No, Everett, I wouldn’t, because the article is hooey.

Then again, I have probably “disgraced” my profession in True’s eyes, because I think — and always have, for those who care to wade into the annals of my street press output — that Lisa Mitchell is making some of the best music in the country.

There’s a playfulness to Wonder, coupled with the poignant openness of her lyrics, that is utterly captivating; her arrangements, thrown together in a haphazard manner, feel new. Blasko has also made a beautiful album, but its beauty has a glassiness that is distancing, and the arrangements — while glorious at times — draw deeply from a pop wellspring that reaches back through Joni Mitchell and beyond. To suggest that As Day Follows Night in some way broke new ground is off the mark; instead, it revisited old ground in a beguiling way.

Who cares, though? All nine albums in the shortlist made it there because they all had the potential to be deemed the year’s best; at the end of the judging session, it was Mitchell’s album that was voted the best of the best.
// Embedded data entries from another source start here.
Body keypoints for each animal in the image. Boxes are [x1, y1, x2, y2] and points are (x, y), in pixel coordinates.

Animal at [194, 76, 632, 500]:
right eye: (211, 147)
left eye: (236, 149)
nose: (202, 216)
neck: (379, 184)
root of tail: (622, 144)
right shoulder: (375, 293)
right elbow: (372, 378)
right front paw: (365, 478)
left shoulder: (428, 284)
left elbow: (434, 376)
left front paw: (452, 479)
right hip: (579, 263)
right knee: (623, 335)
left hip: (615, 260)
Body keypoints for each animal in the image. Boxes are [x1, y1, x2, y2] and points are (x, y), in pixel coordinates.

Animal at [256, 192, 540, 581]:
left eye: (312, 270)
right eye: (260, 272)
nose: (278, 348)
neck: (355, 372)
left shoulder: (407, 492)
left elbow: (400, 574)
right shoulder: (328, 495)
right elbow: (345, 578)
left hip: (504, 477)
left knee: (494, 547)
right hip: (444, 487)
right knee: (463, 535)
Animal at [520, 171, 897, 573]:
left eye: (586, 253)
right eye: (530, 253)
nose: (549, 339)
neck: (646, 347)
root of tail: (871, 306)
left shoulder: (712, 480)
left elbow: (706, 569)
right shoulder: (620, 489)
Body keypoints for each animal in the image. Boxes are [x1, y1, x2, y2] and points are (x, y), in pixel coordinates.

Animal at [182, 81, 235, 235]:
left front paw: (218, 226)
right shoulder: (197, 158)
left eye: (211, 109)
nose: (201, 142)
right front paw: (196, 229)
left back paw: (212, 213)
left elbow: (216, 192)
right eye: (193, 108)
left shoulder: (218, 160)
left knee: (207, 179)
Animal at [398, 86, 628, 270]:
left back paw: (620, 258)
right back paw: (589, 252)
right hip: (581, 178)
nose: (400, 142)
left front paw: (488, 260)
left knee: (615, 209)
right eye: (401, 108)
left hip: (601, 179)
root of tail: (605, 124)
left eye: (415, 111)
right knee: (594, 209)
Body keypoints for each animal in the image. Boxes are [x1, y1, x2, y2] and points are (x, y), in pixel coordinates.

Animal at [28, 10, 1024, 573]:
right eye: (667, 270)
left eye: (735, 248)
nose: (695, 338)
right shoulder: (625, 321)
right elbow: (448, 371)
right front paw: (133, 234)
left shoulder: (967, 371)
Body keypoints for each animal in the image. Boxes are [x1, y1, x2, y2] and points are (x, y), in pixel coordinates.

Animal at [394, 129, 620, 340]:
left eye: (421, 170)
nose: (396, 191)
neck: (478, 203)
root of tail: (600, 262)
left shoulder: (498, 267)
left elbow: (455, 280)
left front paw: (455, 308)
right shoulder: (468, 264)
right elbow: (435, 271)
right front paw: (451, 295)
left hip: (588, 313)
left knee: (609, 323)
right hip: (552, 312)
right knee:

The great irony of both True and Ash’s pieces is that they fall into the hole that we AMP judges have apparently been wallowing in since the judging process began last year: dithering over the need to award an artist not on the merits of the album released, but because the artist is a woman. This is why we can’t have nice things.

Evidently, this choice — drawn from all the myriad female artists in Australia, and particularly, the four (Mitchell, Blasko, Lucie Thorne and Bertie Blackman) who made it to the AMP shortlist — comes down to one between Mitchell and Blasko.
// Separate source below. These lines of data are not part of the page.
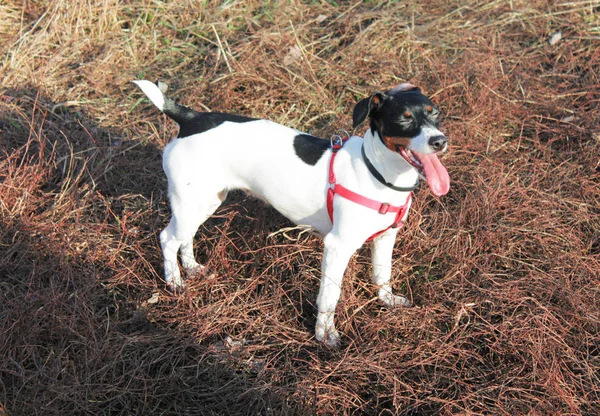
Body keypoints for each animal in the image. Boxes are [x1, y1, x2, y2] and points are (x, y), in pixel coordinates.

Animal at [132, 79, 450, 346]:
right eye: (404, 118)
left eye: (434, 113)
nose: (439, 141)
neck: (379, 172)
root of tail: (191, 118)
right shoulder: (337, 247)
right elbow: (330, 296)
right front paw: (325, 335)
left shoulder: (386, 238)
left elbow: (382, 275)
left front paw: (387, 301)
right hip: (192, 201)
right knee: (167, 238)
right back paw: (175, 282)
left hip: (204, 201)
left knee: (185, 235)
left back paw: (192, 268)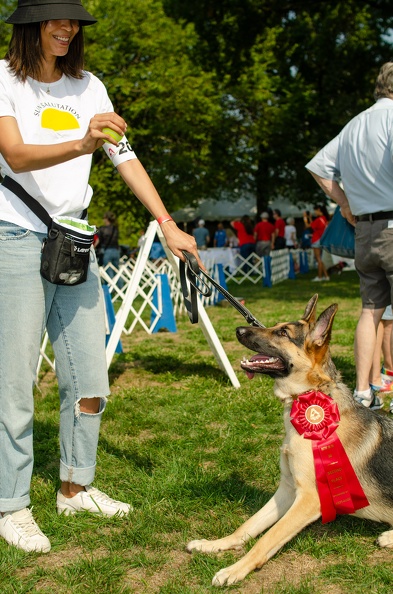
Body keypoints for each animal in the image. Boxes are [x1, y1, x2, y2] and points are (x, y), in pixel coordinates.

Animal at [185, 294, 392, 584]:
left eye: (283, 333)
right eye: (275, 326)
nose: (239, 330)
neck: (308, 400)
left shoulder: (308, 500)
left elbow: (267, 538)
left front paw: (234, 569)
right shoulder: (287, 489)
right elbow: (249, 525)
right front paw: (215, 544)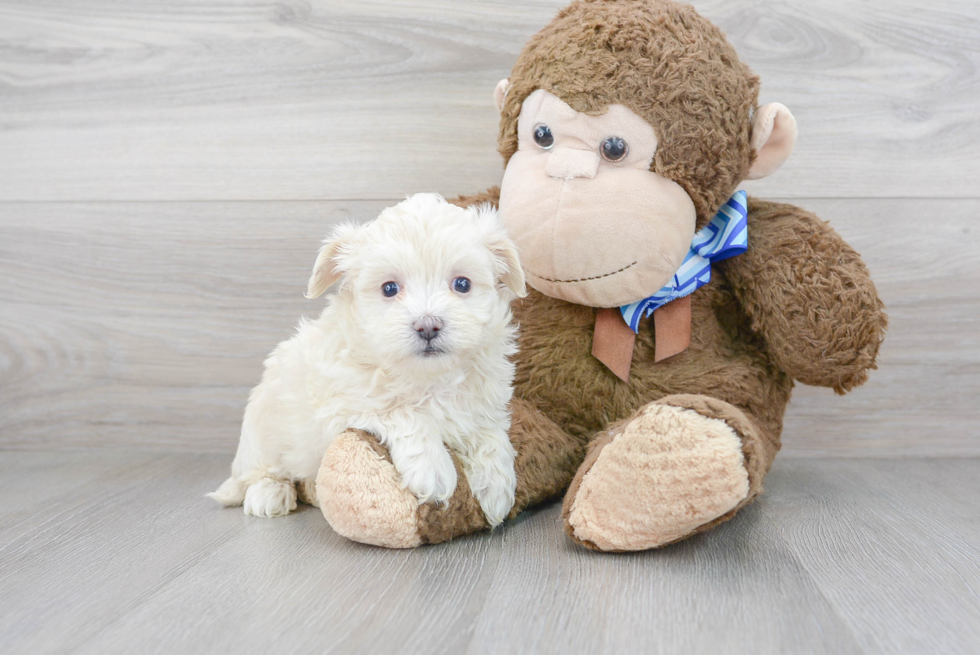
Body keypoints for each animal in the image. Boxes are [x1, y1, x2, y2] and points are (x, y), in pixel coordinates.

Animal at [209, 193, 528, 528]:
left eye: (462, 284)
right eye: (389, 288)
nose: (428, 325)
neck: (427, 377)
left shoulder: (483, 404)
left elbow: (491, 434)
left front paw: (497, 486)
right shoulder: (343, 404)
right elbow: (403, 412)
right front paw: (433, 469)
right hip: (261, 428)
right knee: (260, 472)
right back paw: (269, 492)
Or, as True puts it: “The Australian Music Prize For Anyone Who’s Female (Because We Arbitrarily Decided In Advance We Were Going To Give The Award To A Female This Year), But Not Sarah Blasko (Because She’s Already Got A Couple Of Awards And She’s Becoming A Bit Of A Tall Poppy) And Definitely Not Anyone Who Won An Aria Or J Award.”

Let me pose a question to those complaining about the result: have you listened to Lisa Mitchell’s album? In full? In full, multiple times over the course of a number of months? Because that’s what The Ampy judges did, for all nine of the records on the shortlist.
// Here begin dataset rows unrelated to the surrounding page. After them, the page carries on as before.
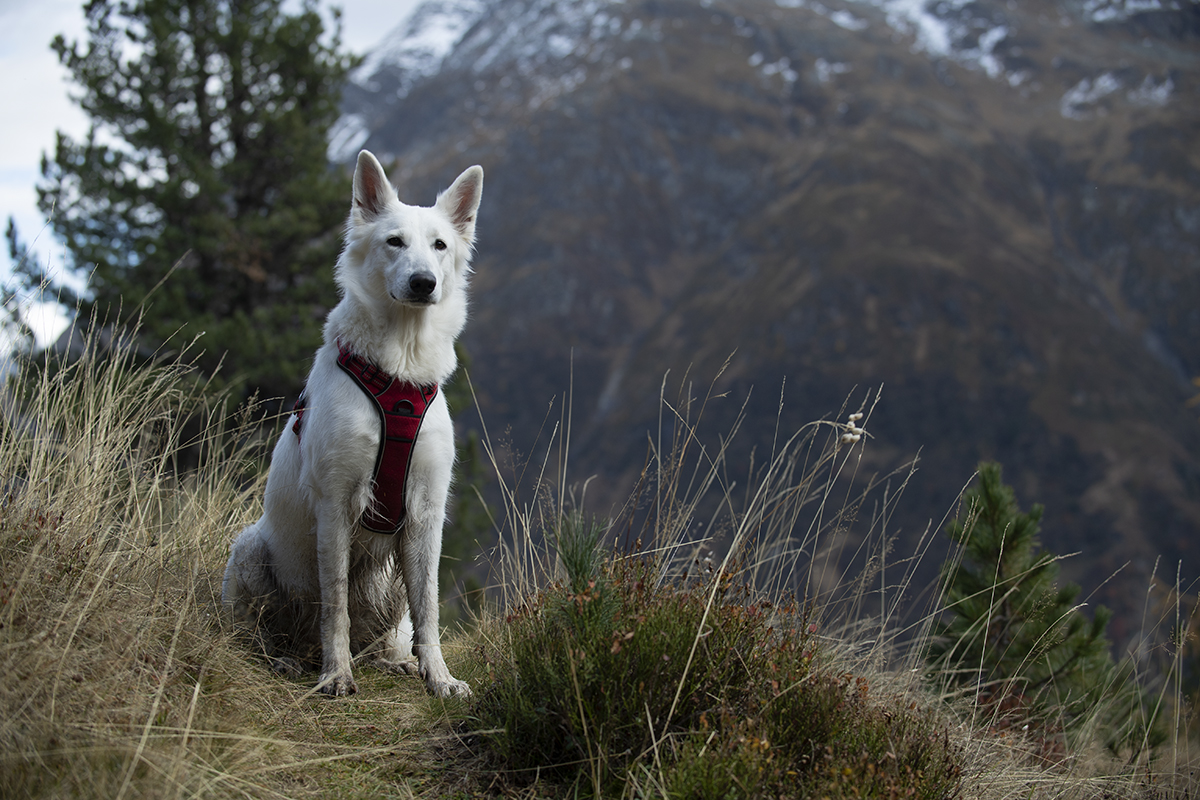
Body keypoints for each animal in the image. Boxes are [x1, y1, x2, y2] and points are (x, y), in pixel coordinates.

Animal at [222, 150, 482, 698]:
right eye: (394, 241)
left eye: (440, 245)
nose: (423, 282)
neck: (399, 374)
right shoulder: (336, 504)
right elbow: (334, 604)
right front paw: (336, 673)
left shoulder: (426, 512)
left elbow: (428, 609)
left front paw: (438, 677)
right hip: (250, 549)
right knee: (257, 633)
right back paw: (286, 659)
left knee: (388, 634)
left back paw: (394, 661)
We’re human; not everyone who works in the music business, whether in retail, performance, or journalism (the three pools The Amp judges are drawn from) has either the time or inclination to hear every piece of music released each year. Some judges entered the judging process having already listened to and loved (or hated) albums that ended up on the longlist and then the shortlist. Others were hearing them for the first time.

I was in the former category in the case of a number of albums that ended up staying the distance. Both Mitchell and Blasko, and Black Cab’s fellow shortlisted record Call Signs, had featured heavily in my 2009 ‘playlist’ (both on my radio show as well as in my own time). There were also plenty of albums I loved and would have argued to the death for that didn’t even make it to the longlist. And there were, perhaps most relevantly, records that I came to appreciate on a deeper level throughout the judging (listening) process.

This is how, as mindblowing as it seems to be to some, a record that “barely factored into [the judges’] personal recommendations at all”, as Ash put it, ended up winning, and how Blasko “lost”. One record revealed its strengths to more of the judges, and others’ diminished with more time spent examining them. And despite True’s deeming the result as a collective failure of critical thought, it’s worth noting that the critic/journalist portion of The Amp judging panel is outnumbered by artists and music retailers.

There’s so much for people to complain about in Mitchell having been announced as winner that the detractors must have clapped their hands with glee at the result: she’s female (tokenism!), she’s young (she hasn’t paid her dues!), she was once on Australian Idol (hurting our artists!), and she made a pop album (that’s not real music!).

But the most important factor in Mitchell’s having won the Australian Music Prize is the one that is so frequently forgotten in the maelstrom of such invented “controversy”: her music. If more people actually listened to it, we likely wouldn’t be having this conversation, but imagining a day that will happen is truly a thing of wonder.